On the weekend I thought just the cards for my children’s series had disappeared, but I now know that everything is gone. The cards, the notes and the manuscripts…all gone!

I couldn’t possibly have thrown them out, could I? I honestly can’t see myself doing that, not even in the dimmest of moments, not even accidentally. We’re talking about two large piles of cards, four huge (colourful) notebooks, and two whole manuscripts. There’s no way I would pick all that up and think it was rubbish. I’m definitely not that stupid.

Yet I’ve searched and searched…everywhere (the garage, the house, the computer room about 100 times, my bedroom the same amount of times, the shed, my son’s bedroom (but why it would end up in there is beyond me, but I searched anyway), the dog’s kennel (well, he has been known to steal library books, so…), every book shelf, every corner of the house, every cupboard, under the beds, behind anything that moves and doesn’t move…and none of it can be found. Part of me feels like I must be insane, but I know that’s not really true.

It’s all gone. But I do have electronic copies of the manuscripts so I can breathe a sigh of relief there.

Last night, I was quite upset about all this, but this morning – after a restless night – I’ve come to the conclusion that it’s probably for the best. Without all those notes and existing cards to distract me, I will have to work through the plan for the rewrite from the beginning and maybe that is what I really need to do anyway. I might be more creative this way and not work with blinkers on.

Public Goal: Today is Monday 10 September 2007 and I’m going to give myself until bedtime on Monday 24 September 2007 to produce a story arc for Book 1 of the series.

Using Index Cards

No Plot No ProblemLast night, I finished reading No Plot? No Problem!: A Low-Stress, High-Velocity Guide to Writing a Novel in 30 Days by Chris Baty. (I admit there was a long break between starting the book and finishing it, because I was extremely busy.)

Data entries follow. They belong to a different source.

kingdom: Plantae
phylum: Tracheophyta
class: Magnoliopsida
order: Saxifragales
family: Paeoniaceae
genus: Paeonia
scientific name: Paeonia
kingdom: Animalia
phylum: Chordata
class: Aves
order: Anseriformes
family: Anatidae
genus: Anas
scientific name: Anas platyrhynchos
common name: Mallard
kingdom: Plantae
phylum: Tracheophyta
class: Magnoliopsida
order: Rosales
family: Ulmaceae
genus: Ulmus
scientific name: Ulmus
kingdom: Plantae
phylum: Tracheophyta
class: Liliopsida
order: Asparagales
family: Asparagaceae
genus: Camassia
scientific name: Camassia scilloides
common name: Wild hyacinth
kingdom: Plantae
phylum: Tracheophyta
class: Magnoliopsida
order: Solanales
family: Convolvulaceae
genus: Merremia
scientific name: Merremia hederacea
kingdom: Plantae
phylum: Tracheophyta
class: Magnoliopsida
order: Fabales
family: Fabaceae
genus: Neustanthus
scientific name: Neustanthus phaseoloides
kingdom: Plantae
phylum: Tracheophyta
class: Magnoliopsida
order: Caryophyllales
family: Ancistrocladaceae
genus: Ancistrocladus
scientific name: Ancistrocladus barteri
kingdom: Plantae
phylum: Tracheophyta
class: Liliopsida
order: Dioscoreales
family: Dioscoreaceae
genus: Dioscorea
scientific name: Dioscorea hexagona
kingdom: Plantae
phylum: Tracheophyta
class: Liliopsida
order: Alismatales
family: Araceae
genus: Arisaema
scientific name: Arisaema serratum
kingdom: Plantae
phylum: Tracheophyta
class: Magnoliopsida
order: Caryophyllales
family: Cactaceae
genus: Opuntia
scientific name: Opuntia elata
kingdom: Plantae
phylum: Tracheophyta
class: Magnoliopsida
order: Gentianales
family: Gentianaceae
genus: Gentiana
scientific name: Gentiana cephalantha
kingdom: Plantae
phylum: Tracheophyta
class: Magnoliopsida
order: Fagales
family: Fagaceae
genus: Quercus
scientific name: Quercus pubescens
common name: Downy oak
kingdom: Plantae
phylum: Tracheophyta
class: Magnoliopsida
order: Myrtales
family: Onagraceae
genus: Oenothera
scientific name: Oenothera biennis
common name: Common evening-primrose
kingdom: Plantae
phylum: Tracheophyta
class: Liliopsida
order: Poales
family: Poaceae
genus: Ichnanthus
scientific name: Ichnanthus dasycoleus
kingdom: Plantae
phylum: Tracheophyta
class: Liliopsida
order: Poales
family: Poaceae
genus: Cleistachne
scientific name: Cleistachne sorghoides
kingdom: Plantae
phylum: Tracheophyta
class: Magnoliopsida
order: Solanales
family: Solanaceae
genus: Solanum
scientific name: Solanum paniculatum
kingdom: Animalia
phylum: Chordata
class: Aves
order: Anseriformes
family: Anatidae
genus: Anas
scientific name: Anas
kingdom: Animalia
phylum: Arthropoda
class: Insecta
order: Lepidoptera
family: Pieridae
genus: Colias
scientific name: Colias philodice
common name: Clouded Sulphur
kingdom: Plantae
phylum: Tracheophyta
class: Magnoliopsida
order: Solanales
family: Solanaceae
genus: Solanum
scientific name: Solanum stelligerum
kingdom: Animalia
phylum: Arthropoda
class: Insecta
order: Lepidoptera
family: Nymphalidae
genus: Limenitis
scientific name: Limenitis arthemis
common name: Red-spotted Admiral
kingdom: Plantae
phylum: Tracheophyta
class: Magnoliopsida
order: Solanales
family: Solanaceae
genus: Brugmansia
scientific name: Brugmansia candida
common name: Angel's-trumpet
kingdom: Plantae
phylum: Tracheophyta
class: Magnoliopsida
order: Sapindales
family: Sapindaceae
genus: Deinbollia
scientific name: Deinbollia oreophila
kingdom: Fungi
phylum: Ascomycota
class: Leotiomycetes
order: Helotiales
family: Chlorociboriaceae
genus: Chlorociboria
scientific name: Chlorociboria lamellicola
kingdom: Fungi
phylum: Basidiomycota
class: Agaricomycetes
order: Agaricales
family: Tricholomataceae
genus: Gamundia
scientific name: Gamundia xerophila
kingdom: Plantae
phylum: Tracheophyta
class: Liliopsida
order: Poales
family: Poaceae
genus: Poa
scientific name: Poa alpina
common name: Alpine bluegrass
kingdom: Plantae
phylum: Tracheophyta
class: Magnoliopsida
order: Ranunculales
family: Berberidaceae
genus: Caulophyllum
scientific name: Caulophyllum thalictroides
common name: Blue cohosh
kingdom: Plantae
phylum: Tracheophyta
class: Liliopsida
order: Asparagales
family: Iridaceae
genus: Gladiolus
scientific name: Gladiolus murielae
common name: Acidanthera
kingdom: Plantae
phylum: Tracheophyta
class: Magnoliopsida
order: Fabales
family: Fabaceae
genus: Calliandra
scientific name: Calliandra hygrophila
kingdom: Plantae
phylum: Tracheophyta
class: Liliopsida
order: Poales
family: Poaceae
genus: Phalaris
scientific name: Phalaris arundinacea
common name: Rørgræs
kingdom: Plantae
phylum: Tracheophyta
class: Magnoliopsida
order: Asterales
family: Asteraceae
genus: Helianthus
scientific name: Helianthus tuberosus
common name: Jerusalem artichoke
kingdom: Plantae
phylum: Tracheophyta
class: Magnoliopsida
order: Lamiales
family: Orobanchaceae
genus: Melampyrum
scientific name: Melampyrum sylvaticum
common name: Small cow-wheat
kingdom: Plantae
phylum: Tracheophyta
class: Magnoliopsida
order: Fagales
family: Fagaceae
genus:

There’s a section at the end of the book that gives tips on rewriting your NaNo manuscript if you think it’s got potential. There are six steps to the rewrite, and in summary, they are:

  • Read your manuscript through from first word to last and make a note of each scene on the manuscript itself in any colour pen except red (red is strictly for editing). At the beginning of each scene write down who is in the scene and a brief summary of what happens in the scene.
  • Transfer these notes onto index cards (or a spreadsheet) exactly as you wrote them. Now lay the cards out in the order they appear in the manuscript, using a vertical divider (Chris recommended a pencil for this) to group the scenes into chapters.
  • Scan the cards, removing any that don’t move the story forward. Check the remaining for characters that don’t seem to do anything or are doubles of other characters. If a character doesn’t have a reason to be in the story, get rid of them. However, if the character is needed but their story arc isn’t properly represented create new cards and place them where they should go. Ensure all characters are well developed on the cards before moving on to the next step.
  • Now shuffle the cards and place them down in alternate ways to ensure you have the best storyline possible; not forgetting to ensure you have the best pace and tension too. You may find you have to slice and dice some more scenes/characters when you finally decide on the best layout, so delete and create more cards if necessary.
  • Now return to your manuscript and cut and past the document so that the scenes are in the order you decided was best with the cards. Don’t edit! Just put everything in the right order. If you have added scenes, type in a place marker by writing four or five lines of a quick description of the scene. Remove the scenes that you no longer need.
  • Rewrite (or edit) your story – slowly and line by line.

This sounds like a good plan for my chapters books. I’ve written two, but I feel they need improving and I thought I could use the index cards I’ve already prepared and see what happens when I follow the steps (starting at step 2, of course).

Today, after returning home from a lovely morning out (we went to see the latest Harry Potter movie and had lunch), I decided that I’d start. However, my index cards were nowhere to be found. I pulled my bedroom apart (that’s where I normally write), but nothing. I then went into the computer room and ended up having a spring clean in there too, but still nothing. I don’t know what happened to them, but they are missing and I have a strong feeling I will not be finding them anytime soon. You know that “safe place” everyone has, well that’s where they must be and we all know no one knows where that place is.

I guess I’ll be doing the steps from the beginning, instead of cheating and starting at step 2 now. Maybe that’s not such a bad thing.

I just wish I knew what happened to those cards.